ABOUT THIS EXERCISE: Every record must be restated exactly. Drop the images.
DATA UNDER STUDY START
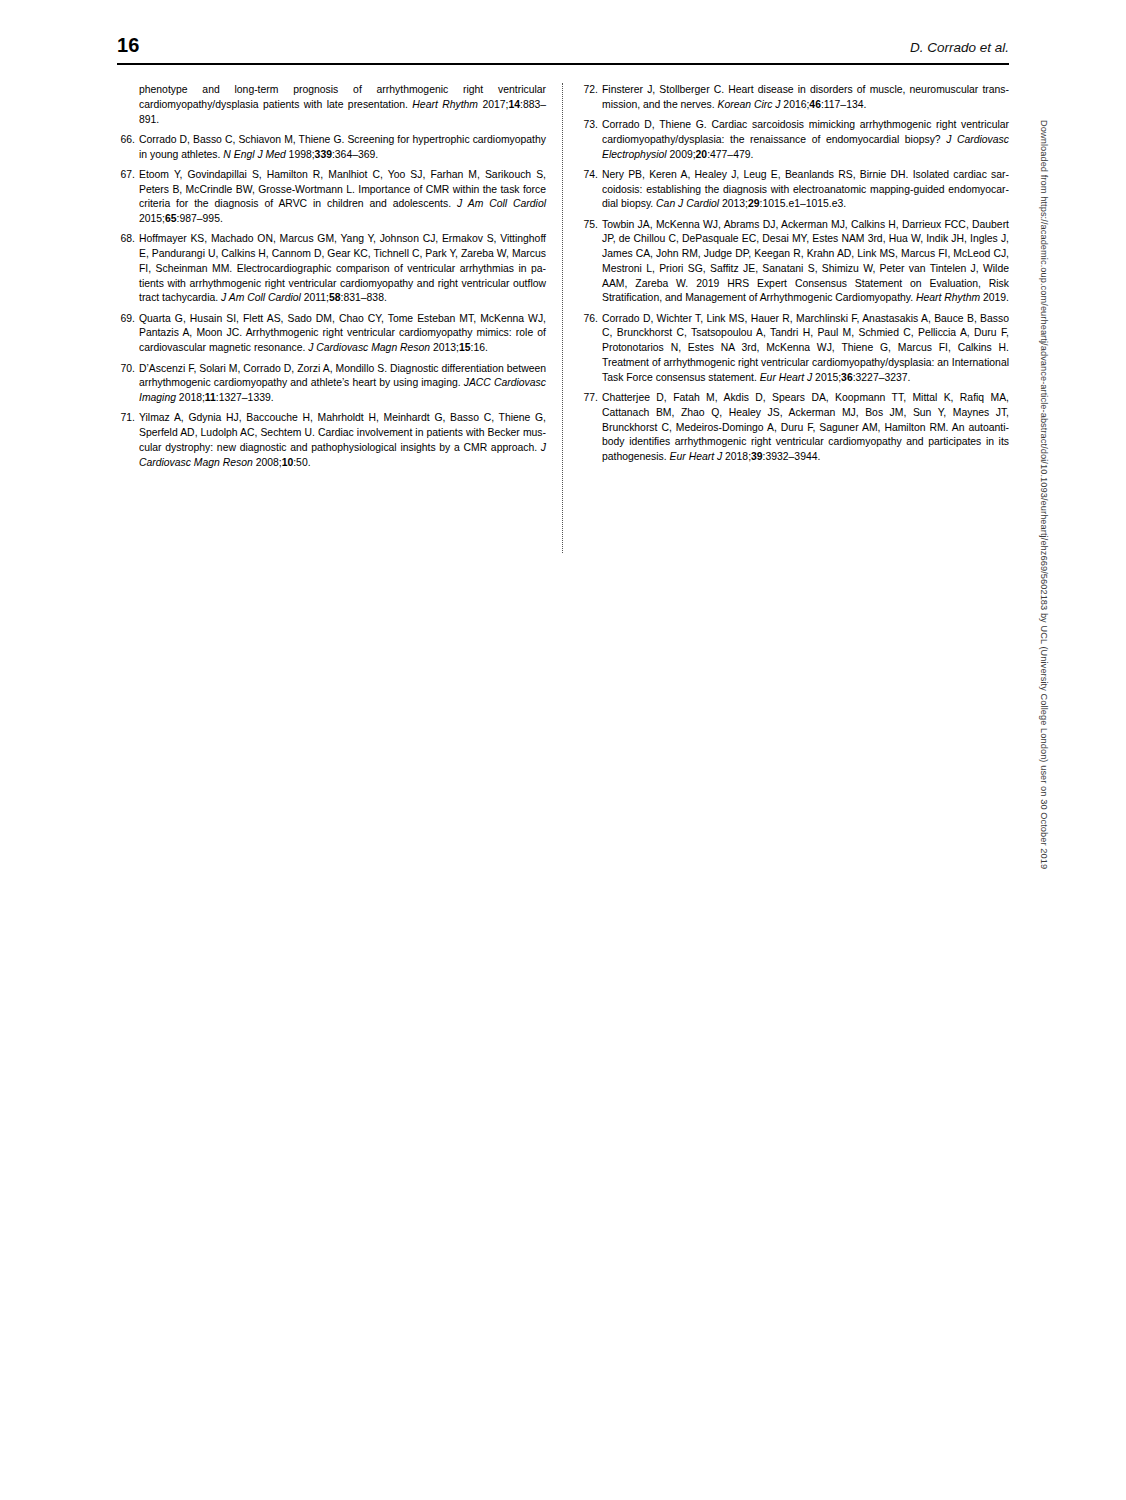16
D. Corrado et al.
phenotype and long-term prognosis of arrhythmogenic right ventricular cardiomyopathy/dysplasia patients with late presentation. Heart Rhythm 2017;14:883–891.
66. Corrado D, Basso C, Schiavon M, Thiene G. Screening for hypertrophic cardiomyopathy in young athletes. N Engl J Med 1998;339:364–369.
67. Etoom Y, Govindapillai S, Hamilton R, Manlhiot C, Yoo SJ, Farhan M, Sarikouch S, Peters B, McCrindle BW, Grosse-Wortmann L. Importance of CMR within the task force criteria for the diagnosis of ARVC in children and adolescents. J Am Coll Cardiol 2015;65:987–995.
68. Hoffmayer KS, Machado ON, Marcus GM, Yang Y, Johnson CJ, Ermakov S, Vittinghoff E, Pandurangi U, Calkins H, Cannom D, Gear KC, Tichnell C, Park Y, Zareba W, Marcus FI, Scheinman MM. Electrocardiographic comparison of ventricular arrhythmias in patients with arrhythmogenic right ventricular cardiomyopathy and right ventricular outflow tract tachycardia. J Am Coll Cardiol 2011;58:831–838.
69. Quarta G, Husain SI, Flett AS, Sado DM, Chao CY, Tome Esteban MT, McKenna WJ, Pantazis A, Moon JC. Arrhythmogenic right ventricular cardiomyopathy mimics: role of cardiovascular magnetic resonance. J Cardiovasc Magn Reson 2013;15:16.
70. D’Ascenzi F, Solari M, Corrado D, Zorzi A, Mondillo S. Diagnostic differentiation between arrhythmogenic cardiomyopathy and athlete’s heart by using imaging. JACC Cardiovasc Imaging 2018;11:1327–1339.
71. Yilmaz A, Gdynia HJ, Baccouche H, Mahrholdt H, Meinhardt G, Basso C, Thiene G, Sperfeld AD, Ludolph AC, Sechtem U. Cardiac involvement in patients with Becker muscular dystrophy: new diagnostic and pathophysiological insights by a CMR approach. J Cardiovasc Magn Reson 2008;10:50.
72. Finsterer J, Stollberger C. Heart disease in disorders of muscle, neuromuscular transmission, and the nerves. Korean Circ J 2016;46:117–134.
73. Corrado D, Thiene G. Cardiac sarcoidosis mimicking arrhythmogenic right ventricular cardiomyopathy/dysplasia: the renaissance of endomyocardial biopsy? J Cardiovasc Electrophysiol 2009;20:477–479.
74. Nery PB, Keren A, Healey J, Leug E, Beanlands RS, Birnie DH. Isolated cardiac sarcoidosis: establishing the diagnosis with electroanatomic mapping-guided endomyocardial biopsy. Can J Cardiol 2013;29:1015.e1–1015.e3.
75. Towbin JA, McKenna WJ, Abrams DJ, Ackerman MJ, Calkins H, Darrieux FCC, Daubert JP, de Chillou C, DePasquale EC, Desai MY, Estes NAM 3rd, Hua W, Indik JH, Ingles J, James CA, John RM, Judge DP, Keegan R, Krahn AD, Link MS, Marcus FI, McLeod CJ, Mestroni L, Priori SG, Saffitz JE, Sanatani S, Shimizu W, Peter van Tintelen J, Wilde AAM, Zareba W. 2019 HRS Expert Consensus Statement on Evaluation, Risk Stratification, and Management of Arrhythmogenic Cardiomyopathy. Heart Rhythm 2019.
76. Corrado D, Wichter T, Link MS, Hauer R, Marchlinski F, Anastasakis A, Bauce B, Basso C, Brunckhorst C, Tsatsopoulou A, Tandri H, Paul M, Schmied C, Pelliccia A, Duru F, Protonotarios N, Estes NA 3rd, McKenna WJ, Thiene G, Marcus FI, Calkins H. Treatment of arrhythmogenic right ventricular cardiomyopathy/dysplasia: an International Task Force consensus statement. Eur Heart J 2015;36:3227–3237.
77. Chatterjee D, Fatah M, Akdis D, Spears DA, Koopmann TT, Mittal K, Rafiq MA, Cattanach BM, Zhao Q, Healey JS, Ackerman MJ, Bos JM, Sun Y, Maynes JT, Brunckhorst C, Medeiros-Domingo A, Duru F, Saguner AM, Hamilton RM. An autoantibody identifies arrhythmogenic right ventricular cardiomyopathy and participates in its pathogenesis. Eur Heart J 2018;39:3932–3944.
Downloaded from https://academic.oup.com/eurheartj/advance-article-abstract/doi/10.1093/eurheartj/ehz669/5602183 by UCL (University College London) user on 30 October 2019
DATA UNDER STUDY END
WRITTEN RESPONSE:
16
D. Corrado et al.
phenotype and long-term prognosis of arrhythmogenic right ventricular cardiomyopathy/dysplasia patients with late presentation. Heart Rhythm 2017;14:883–891.
66. Corrado D, Basso C, Schiavon M, Thiene G. Screening for hypertrophic cardiomyopathy in young athletes. N Engl J Med 1998;339:364–369.
67. Etoom Y, Govindapillai S, Hamilton R, Manlhiot C, Yoo SJ, Farhan M, Sarikouch S, Peters B, McCrindle BW, Grosse-Wortmann L. Importance of CMR within the task force criteria for the diagnosis of ARVC in children and adolescents. J Am Coll Cardiol 2015;65:987–995.
68. Hoffmayer KS, Machado ON, Marcus GM, Yang Y, Johnson CJ, Ermakov S, Vittinghoff E, Pandurangi U, Calkins H, Cannom D, Gear KC, Tichnell C, Park Y, Zareba W, Marcus FI, Scheinman MM. Electrocardiographic comparison of ventricular arrhythmias in patients with arrhythmogenic right ventricular cardiomyopathy and right ventricular outflow tract tachycardia. J Am Coll Cardiol 2011;58:831–838.
69. Quarta G, Husain SI, Flett AS, Sado DM, Chao CY, Tome Esteban MT, McKenna WJ, Pantazis A, Moon JC. Arrhythmogenic right ventricular cardiomyopathy mimics: role of cardiovascular magnetic resonance. J Cardiovasc Magn Reson 2013;15:16.
70. D’Ascenzi F, Solari M, Corrado D, Zorzi A, Mondillo S. Diagnostic differentiation between arrhythmogenic cardiomyopathy and athlete’s heart by using imaging. JACC Cardiovasc Imaging 2018;11:1327–1339.
71. Yilmaz A, Gdynia HJ, Baccouche H, Mahrholdt H, Meinhardt G, Basso C, Thiene G, Sperfeld AD, Ludolph AC, Sechtem U. Cardiac involvement in patients with Becker muscular dystrophy: new diagnostic and pathophysiological insights by a CMR approach. J Cardiovasc Magn Reson 2008;10:50.
72. Finsterer J, Stollberger C. Heart disease in disorders of muscle, neuromuscular transmission, and the nerves. Korean Circ J 2016;46:117–134.
73. Corrado D, Thiene G. Cardiac sarcoidosis mimicking arrhythmogenic right ventricular cardiomyopathy/dysplasia: the renaissance of endomyocardial biopsy? J Cardiovasc Electrophysiol 2009;20:477–479.
74. Nery PB, Keren A, Healey J, Leug E, Beanlands RS, Birnie DH. Isolated cardiac sarcoidosis: establishing the diagnosis with electroanatomic mapping-guided endomyocardial biopsy. Can J Cardiol 2013;29:1015.e1–1015.e3.
75. Towbin JA, McKenna WJ, Abrams DJ, Ackerman MJ, Calkins H, Darrieux FCC, Daubert JP, de Chillou C, DePasquale EC, Desai MY, Estes NAM 3rd, Hua W, Indik JH, Ingles J, James CA, John RM, Judge DP, Keegan R, Krahn AD, Link MS, Marcus FI, McLeod CJ, Mestroni L, Priori SG, Saffitz JE, Sanatani S, Shimizu W, Peter van Tintelen J, Wilde AAM, Zareba W. 2019 HRS Expert Consensus Statement on Evaluation, Risk Stratification, and Management of Arrhythmogenic Cardiomyopathy. Heart Rhythm 2019.
76. Corrado D, Wichter T, Link MS, Hauer R, Marchlinski F, Anastasakis A, Bauce B, Basso C, Brunckhorst C, Tsatsopoulou A, Tandri H, Paul M, Schmied C, Pelliccia A, Duru F, Protonotarios N, Estes NA 3rd, McKenna WJ, Thiene G, Marcus FI, Calkins H. Treatment of arrhythmogenic right ventricular cardiomyopathy/dysplasia: an International Task Force consensus statement. Eur Heart J 2015;36:3227–3237.
77. Chatterjee D, Fatah M, Akdis D, Spears DA, Koopmann TT, Mittal K, Rafiq MA, Cattanach BM, Zhao Q, Healey JS, Ackerman MJ, Bos JM, Sun Y, Maynes JT, Brunckhorst C, Medeiros-Domingo A, Duru F, Saguner AM, Hamilton RM. An autoantibody identifies arrhythmogenic right ventricular cardiomyopathy and participates in its pathogenesis. Eur Heart J 2018;39:3932–3944.
Downloaded from https://academic.oup.com/eurheartj/advance-article-abstract/doi/10.1093/eurheartj/ehz669/5602183 by UCL (University College London) user on 30 October 2019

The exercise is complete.